Transcribe exactly the line containing "835,750,807 | 1.06 |" and every line after it, through the end of the records below.

DATA PROVIDED START

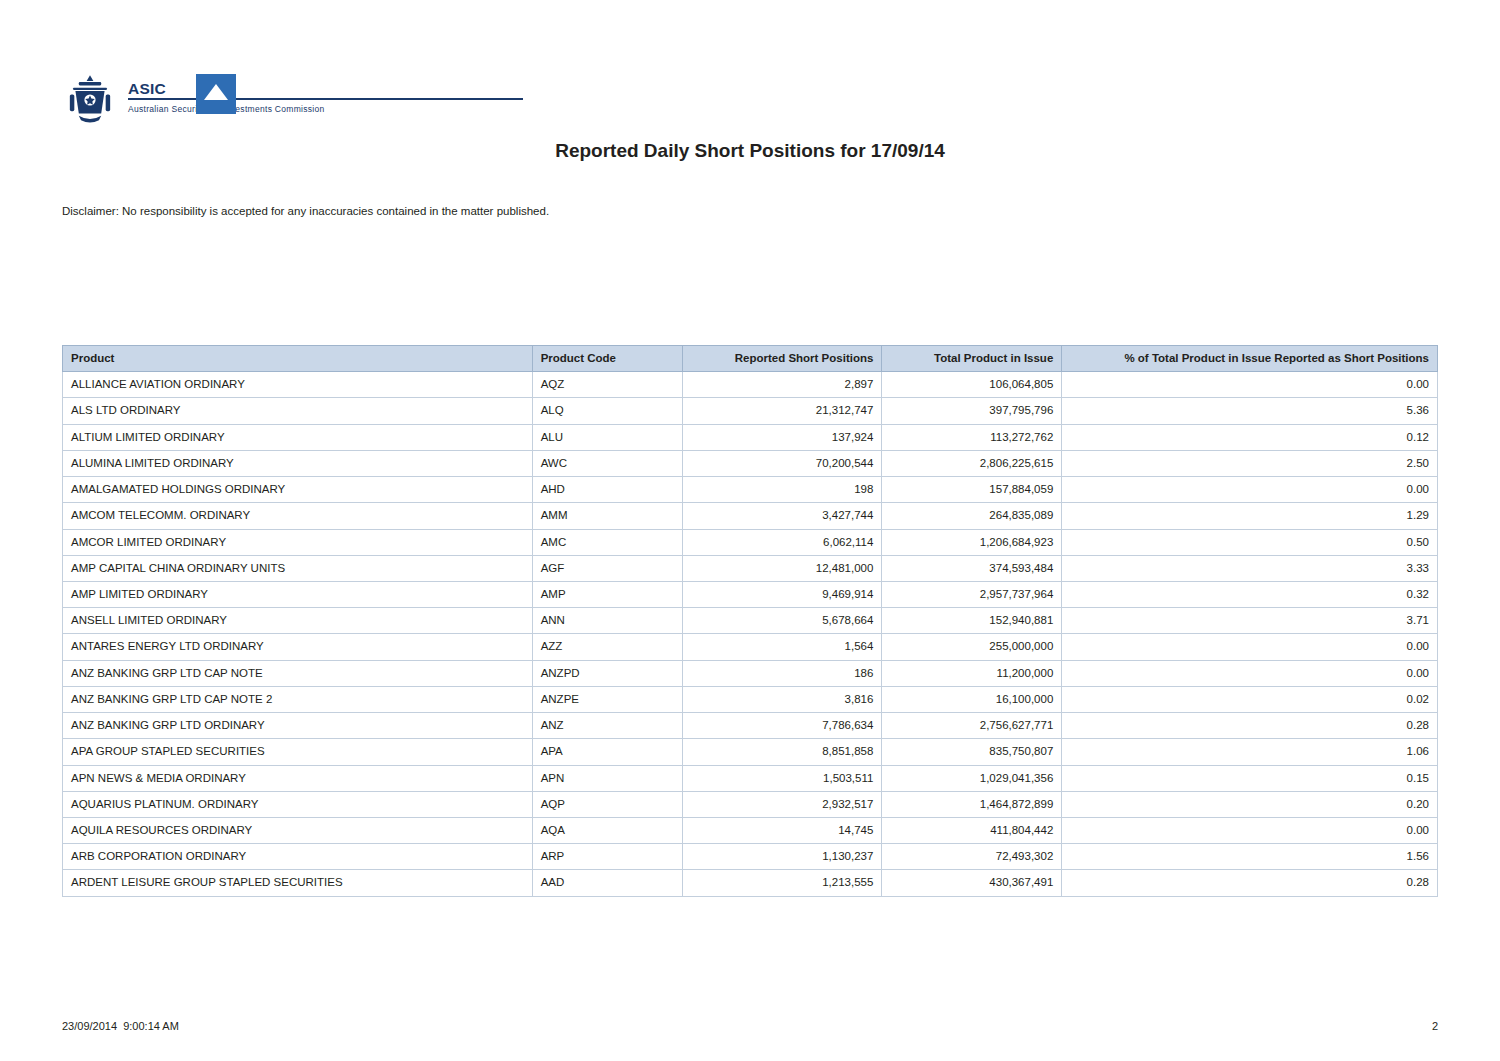ASIC
Australian Securities & Investments Commission
Reported Daily Short Positions for 17/09/14
Disclaimer: No responsibility is accepted for any inaccuracies contained in the matter published.
| Product | Product Code | Reported Short Positions | Total Product in Issue | % of Total Product in Issue Reported as Short Positions |
| --- | --- | --- | --- | --- |
| ALLIANCE AVIATION ORDINARY | AQZ | 2,897 | 106,064,805 | 0.00 |
| ALS LTD ORDINARY | ALQ | 21,312,747 | 397,795,796 | 5.36 |
| ALTIUM LIMITED ORDINARY | ALU | 137,924 | 113,272,762 | 0.12 |
| ALUMINA LIMITED ORDINARY | AWC | 70,200,544 | 2,806,225,615 | 2.50 |
| AMALGAMATED HOLDINGS ORDINARY | AHD | 198 | 157,884,059 | 0.00 |
| AMCOM TELECOMM. ORDINARY | AMM | 3,427,744 | 264,835,089 | 1.29 |
| AMCOR LIMITED ORDINARY | AMC | 6,062,114 | 1,206,684,923 | 0.50 |
| AMP CAPITAL CHINA ORDINARY UNITS | AGF | 12,481,000 | 374,593,484 | 3.33 |
| AMP LIMITED ORDINARY | AMP | 9,469,914 | 2,957,737,964 | 0.32 |
| ANSELL LIMITED ORDINARY | ANN | 5,678,664 | 152,940,881 | 3.71 |
| ANTARES ENERGY LTD ORDINARY | AZZ | 1,564 | 255,000,000 | 0.00 |
| ANZ BANKING GRP LTD CAP NOTE | ANZPD | 186 | 11,200,000 | 0.00 |
| ANZ BANKING GRP LTD CAP NOTE 2 | ANZPE | 3,816 | 16,100,000 | 0.02 |
| ANZ BANKING GRP LTD ORDINARY | ANZ | 7,786,634 | 2,756,627,771 | 0.28 |
| APA GROUP STAPLED SECURITIES | APA | 8,851,858 | 835,750,807 | 1.06 |
| APN NEWS & MEDIA ORDINARY | APN | 1,503,511 | 1,029,041,356 | 0.15 |
| AQUARIUS PLATINUM. ORDINARY | AQP | 2,932,517 | 1,464,872,899 | 0.20 |
| AQUILA RESOURCES ORDINARY | AQA | 14,745 | 411,804,442 | 0.00 |
| ARB CORPORATION ORDINARY | ARP | 1,130,237 | 72,493,302 | 1.56 |
| ARDENT LEISURE GROUP STAPLED SECURITIES | AAD | 1,213,555 | 430,367,491 | 0.28 |
23/09/2014 9:00:14 AM
2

DATA PROVIDED END

• [EXPECTED OUTPUT]
| APA GROUP STAPLED SECURITIES | APA | 8,851,858 | 835,750,807 | 1.06 |
| APN NEWS & MEDIA ORDINARY | APN | 1,503,511 | 1,029,041,356 | 0.15 |
| AQUARIUS PLATINUM. ORDINARY | AQP | 2,932,517 | 1,464,872,899 | 0.20 |
| AQUILA RESOURCES ORDINARY | AQA | 14,745 | 411,804,442 | 0.00 |
| ARB CORPORATION ORDINARY | ARP | 1,130,237 | 72,493,302 | 1.56 |
| ARDENT LEISURE GROUP STAPLED SECURITIES | AAD | 1,213,555 | 430,367,491 | 0.28 |
23/09/2014 9:00:14 AM
2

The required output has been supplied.